* **Job**
Report how many lines in the following entries contain "można". Nothing else should be given.

--------------------

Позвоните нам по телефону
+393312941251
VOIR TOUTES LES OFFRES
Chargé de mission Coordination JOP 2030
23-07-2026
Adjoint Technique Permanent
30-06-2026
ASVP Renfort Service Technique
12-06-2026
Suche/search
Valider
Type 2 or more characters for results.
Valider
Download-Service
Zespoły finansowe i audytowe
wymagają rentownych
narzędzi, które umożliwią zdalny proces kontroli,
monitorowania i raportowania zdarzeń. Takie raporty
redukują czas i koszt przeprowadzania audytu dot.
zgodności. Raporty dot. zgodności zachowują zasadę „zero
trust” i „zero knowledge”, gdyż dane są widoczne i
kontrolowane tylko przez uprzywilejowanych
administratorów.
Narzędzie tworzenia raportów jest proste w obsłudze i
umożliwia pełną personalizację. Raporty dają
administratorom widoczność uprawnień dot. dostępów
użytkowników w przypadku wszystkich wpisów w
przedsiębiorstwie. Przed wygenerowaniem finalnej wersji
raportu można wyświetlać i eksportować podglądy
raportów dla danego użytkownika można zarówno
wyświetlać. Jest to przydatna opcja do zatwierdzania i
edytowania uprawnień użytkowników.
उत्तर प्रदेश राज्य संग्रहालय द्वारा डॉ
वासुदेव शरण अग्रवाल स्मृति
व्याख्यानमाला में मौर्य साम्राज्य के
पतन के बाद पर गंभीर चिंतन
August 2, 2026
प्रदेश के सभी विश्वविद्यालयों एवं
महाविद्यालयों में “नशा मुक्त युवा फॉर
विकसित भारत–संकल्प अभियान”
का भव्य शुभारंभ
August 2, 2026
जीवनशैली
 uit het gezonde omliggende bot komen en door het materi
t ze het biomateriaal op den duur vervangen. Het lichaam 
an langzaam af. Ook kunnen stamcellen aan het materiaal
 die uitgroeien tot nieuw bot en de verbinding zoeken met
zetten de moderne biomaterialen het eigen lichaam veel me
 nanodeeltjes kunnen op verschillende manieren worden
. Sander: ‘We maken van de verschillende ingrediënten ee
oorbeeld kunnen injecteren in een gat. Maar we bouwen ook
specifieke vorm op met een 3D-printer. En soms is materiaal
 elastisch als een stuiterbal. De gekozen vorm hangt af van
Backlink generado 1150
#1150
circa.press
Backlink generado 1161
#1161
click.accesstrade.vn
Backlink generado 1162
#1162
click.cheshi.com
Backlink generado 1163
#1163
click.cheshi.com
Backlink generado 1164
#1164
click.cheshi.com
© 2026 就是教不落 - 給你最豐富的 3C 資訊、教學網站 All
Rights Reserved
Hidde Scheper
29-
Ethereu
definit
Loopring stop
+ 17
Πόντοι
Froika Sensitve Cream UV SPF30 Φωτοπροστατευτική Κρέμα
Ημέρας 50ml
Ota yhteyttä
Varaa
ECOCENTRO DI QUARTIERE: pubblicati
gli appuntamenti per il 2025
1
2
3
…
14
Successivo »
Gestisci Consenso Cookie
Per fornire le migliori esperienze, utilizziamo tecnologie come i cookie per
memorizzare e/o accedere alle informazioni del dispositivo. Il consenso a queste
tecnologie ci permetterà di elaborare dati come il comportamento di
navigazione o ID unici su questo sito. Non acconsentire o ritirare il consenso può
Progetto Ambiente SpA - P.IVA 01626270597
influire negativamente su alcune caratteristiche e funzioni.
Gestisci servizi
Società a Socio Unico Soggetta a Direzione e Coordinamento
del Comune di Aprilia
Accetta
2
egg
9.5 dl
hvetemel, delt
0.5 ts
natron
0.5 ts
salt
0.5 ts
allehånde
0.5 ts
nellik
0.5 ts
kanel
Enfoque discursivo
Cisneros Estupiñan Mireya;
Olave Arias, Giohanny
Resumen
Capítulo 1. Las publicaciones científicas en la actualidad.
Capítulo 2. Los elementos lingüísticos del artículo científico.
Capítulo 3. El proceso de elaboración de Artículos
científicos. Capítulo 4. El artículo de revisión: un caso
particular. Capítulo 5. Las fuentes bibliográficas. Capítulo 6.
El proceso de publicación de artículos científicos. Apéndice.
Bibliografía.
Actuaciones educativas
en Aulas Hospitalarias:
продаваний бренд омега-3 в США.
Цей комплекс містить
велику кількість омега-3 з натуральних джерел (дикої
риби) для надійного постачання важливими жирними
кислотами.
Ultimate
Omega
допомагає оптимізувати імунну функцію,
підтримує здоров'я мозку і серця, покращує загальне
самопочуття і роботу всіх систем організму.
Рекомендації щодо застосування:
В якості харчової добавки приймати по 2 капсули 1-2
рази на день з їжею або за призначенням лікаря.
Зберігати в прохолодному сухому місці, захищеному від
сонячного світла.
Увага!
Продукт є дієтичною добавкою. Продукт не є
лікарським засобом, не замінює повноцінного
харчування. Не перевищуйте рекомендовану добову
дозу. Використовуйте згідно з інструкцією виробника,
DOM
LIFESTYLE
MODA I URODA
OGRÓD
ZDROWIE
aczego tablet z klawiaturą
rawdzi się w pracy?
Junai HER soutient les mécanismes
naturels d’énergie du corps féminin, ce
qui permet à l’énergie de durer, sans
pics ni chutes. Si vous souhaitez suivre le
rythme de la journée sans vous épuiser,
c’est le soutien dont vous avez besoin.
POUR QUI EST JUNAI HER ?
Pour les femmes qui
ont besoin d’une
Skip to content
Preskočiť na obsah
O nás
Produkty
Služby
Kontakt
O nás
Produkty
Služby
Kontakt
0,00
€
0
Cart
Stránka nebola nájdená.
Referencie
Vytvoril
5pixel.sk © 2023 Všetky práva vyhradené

--------------------

* **Solution to this problem**
2